Maßgeblich ist jedoch, dass gegen die Angeklagte neben einer Geldstrafe auch eine Verfallsanordnung gemäß § 73 Abs. 1 Satz 2 StGB (in Höhe von 35.350 Euro) getroffen wurde. Daraus ergibt sich zwar lediglich ein betragsmäßig begrenzter Vermögensnachteil für die Angeklagte, so dass nicht zwangsläufig ein Fall einer notwendigen Verteidigung anzunehmen ist (vgl. KG Berlin vom 10.05.2012, 2 Ws 194/12). Es ist aber zu berücksichtigen, dass zwischen der geschädigten Firma pp. und der Angeklagten ein Zivilverfahren stattgefunden hat, das am 26.08.2014 mit einem Vergleich zur Abgeltung der Klageforderung in Höhe von 11.000 Euro geendet hat. Insoweit beruft sich die Angeklagte - auch wenn bisher ein Geständnis nicht abgelegt worden ist - auf einen Täter-Opfer-Ausgleich im Sinne des § 46 a StGB. Unabhängig davon ergeben sich im Zusammenhang mit einer Verwertung des arrestierten Vermögens zahlreiche weitere Rechtsfragen, die im Schreiben des Gerichts vom 13.11.2014 (BI. 324 bis 325 d.A.) angesprochen sind. Dabei wird auch zu prüfen sein, ob bzw. in welchem Umfang von der Härtevorschrift des § 73 c StGB Gebrauch zu machen ist (vgl. BGH 2 StR 254/10).

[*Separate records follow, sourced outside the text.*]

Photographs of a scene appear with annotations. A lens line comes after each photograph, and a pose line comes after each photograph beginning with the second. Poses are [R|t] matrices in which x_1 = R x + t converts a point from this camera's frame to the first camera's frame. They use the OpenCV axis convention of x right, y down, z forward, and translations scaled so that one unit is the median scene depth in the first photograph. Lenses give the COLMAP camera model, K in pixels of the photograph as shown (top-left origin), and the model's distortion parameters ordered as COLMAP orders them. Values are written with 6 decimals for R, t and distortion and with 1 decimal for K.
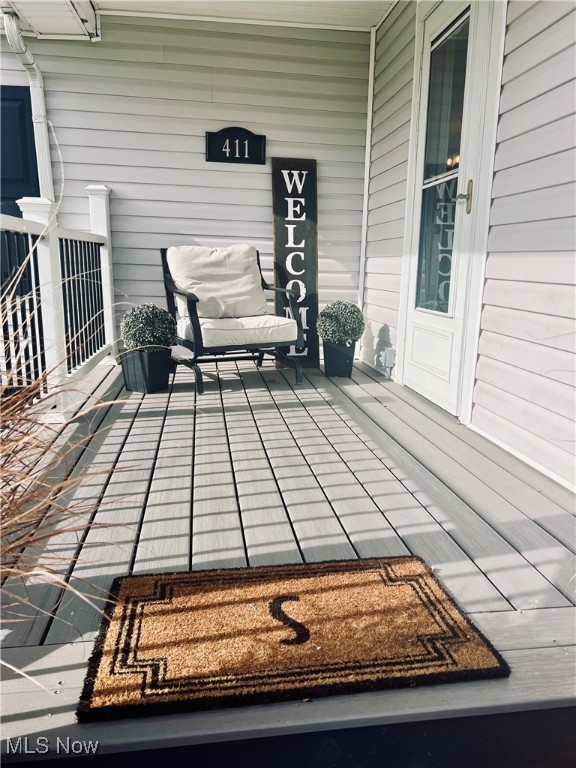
lens RADIAL K [[572.4, 0, 288.6], [0, 572.4, 389.5], [0, 0, 1]] dist [-0.000796, -0.008359]
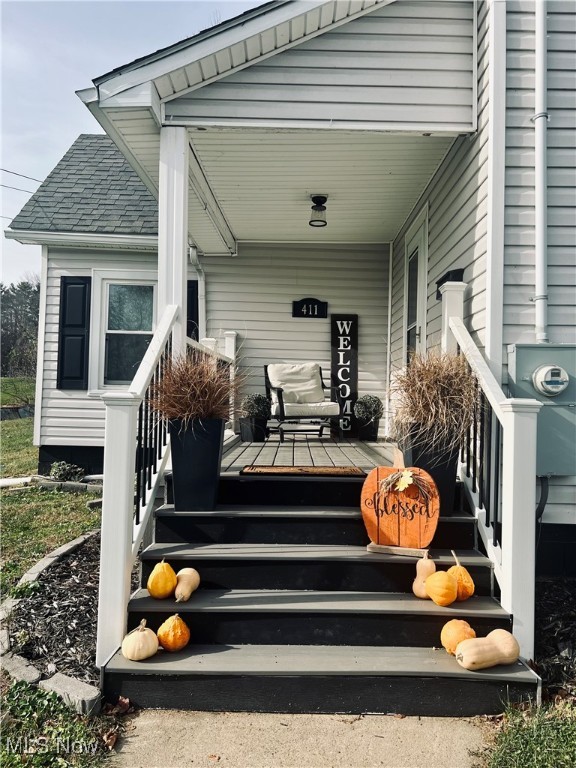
lens RADIAL K [[572.4, 0, 290.3], [0, 572.4, 382.6], [0, 0, 1]] dist [-0.000796, -0.008359]
pose [[0.986132, -0.001605, -0.165956, 0.135302], [-0.038535, 0.970411, -0.238363, 0.203453], [0.161428, 0.241453, 0.956892, -0.602320]]
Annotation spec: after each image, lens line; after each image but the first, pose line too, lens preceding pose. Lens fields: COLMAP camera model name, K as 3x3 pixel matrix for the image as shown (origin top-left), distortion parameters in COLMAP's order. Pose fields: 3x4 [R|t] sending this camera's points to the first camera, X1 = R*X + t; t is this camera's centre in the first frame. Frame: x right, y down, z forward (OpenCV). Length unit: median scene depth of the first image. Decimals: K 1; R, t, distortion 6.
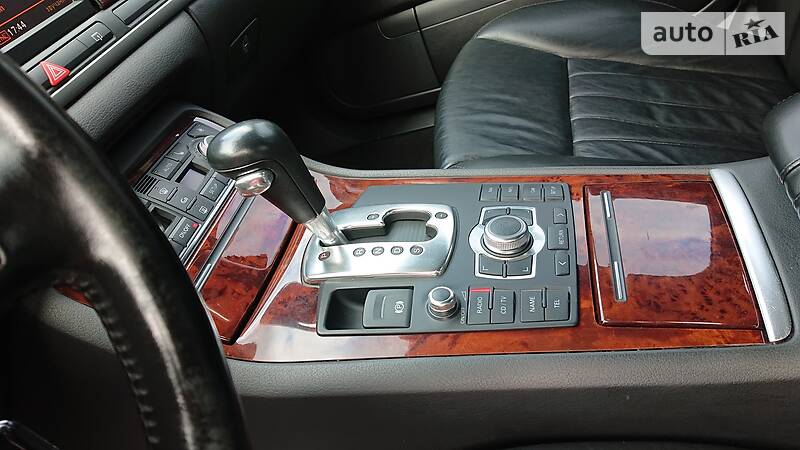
lens RADIAL K [[605.3, 0, 396.2], [0, 605.3, 228.5], [0, 0, 1]] dist [0.169400, -0.298894]
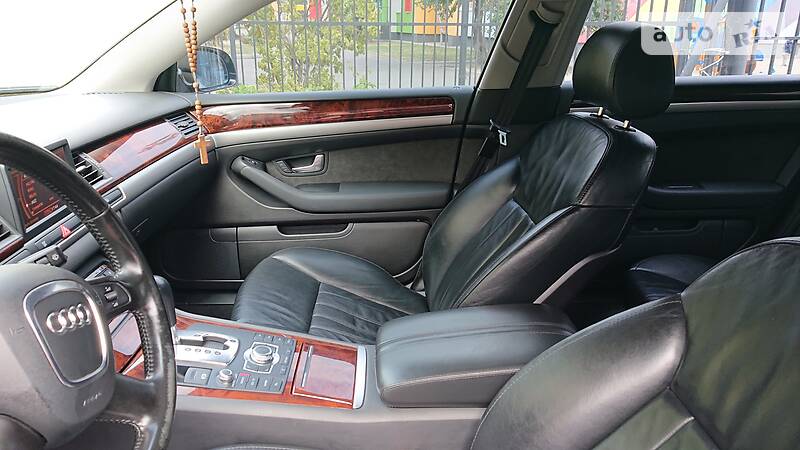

Es handelt sich dabei im Zusammenhang mit der Verfallsanordnung und insgesamt im Hinblick auf das umfassende Akteneinsichtsrecht sowie den Fragen eines Täter-Opfer-Ausgleichs um schwierig zu beurteilende Fragen. Die Beiordnung eines Verteidigers erscheint daher erforderlich.

Der Beschluss des Amtsgerichts Rosenheim vom 01.08.2014 war daher aufzuheben und Rechtsanwalt Hein als Pflichtverteidiger beizuordnen.